It doesn't matter if most people reject your idea, you only need a couple
cities to say "approved for preliminary testing for a limited number/couple
thousand beta testers" to go into Prod. And then when you go into prod you get
real life data and can prove that your product really is as awesome as you say
it is, THEN you go back to the countries that said no, but this time with more
money and actual facts to back you up.

This isn't some super expensive product that is out of reach for the world.
This is a thousand dollar conversion kit. If these things were available and I
owned a Honda, I would have bought it to just mess around with it instead of
buying the HTC Vive that I got last night.

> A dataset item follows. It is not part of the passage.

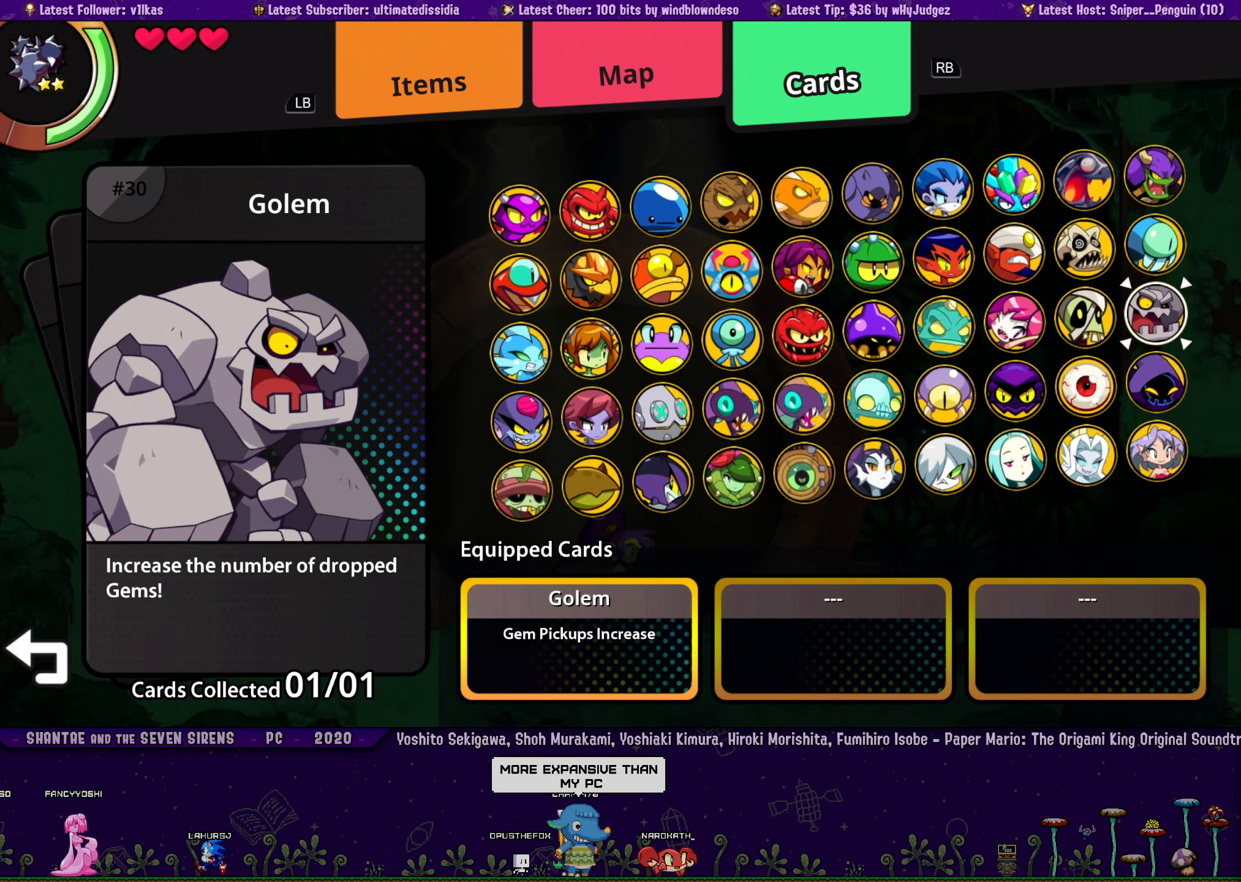
{"buttons": ["DPAD_LEFT"], "left_stick": "center", "button_events": [[100, "DPAD_DOWN", "up"], [150, "DPAD_DOWN", "down"], [234, "DPAD_DOWN", "up"], [317, "DPAD_LEFT", "down"], [400, "DPAD_LEFT", "up"], [484, "DPAD_LEFT", "down"]]}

I am sure there are lots of beta customers around the world who would be
interested in getting a prelim beta version.

------
maverick_iceman
The letter sent by NHTSA to Comma.ai[1]. I'm a layman but to me the penal
provisions ($21k/day up to $105M for not responding by 11/10, prison sentence
of 15 years for falsifying/withholding information) sound kinda harsh. Can
someone confirm that these conditions are standard in requests of this type?

[1]
[https://www.scribd.com/document/329218929/2016-10-27-Special...](https://www.scribd.com/document/329218929/2016-10-27-Special-
Order-Directed-to-Comma-
ai?content=10079&ad_group=Online+Tracking+Link&campaign=Skimbit%2C+Ltd.&keyword=ft500noi&source=impactradius&medium=affiliate&irgwc=1)

------
Pica_soO
Honest to Odd, could have a normal, shed-hacker fullfill these requirements?
Even if he had the money? Is there a way to shrink the requirement- like
building cars that can drive not faster then 20 mph in full automated mode?

------
jmcmahon443
I think it got cancelled because it is a real startup now.

Let me explain! Put yourself in CEO's shoes: you have employees who love
working for you but you need to get them a paycheck. From that perspective, it
is easy to see that it is kind of crazy to enter into these lengthy government
discussions that could possibly ruin your business and delay the entire
industry! No thanks!!

If they're all really engineers who just love doin' the work, they will be a
valuable contracting outfit doin' the exact same work for a steadier paycheck.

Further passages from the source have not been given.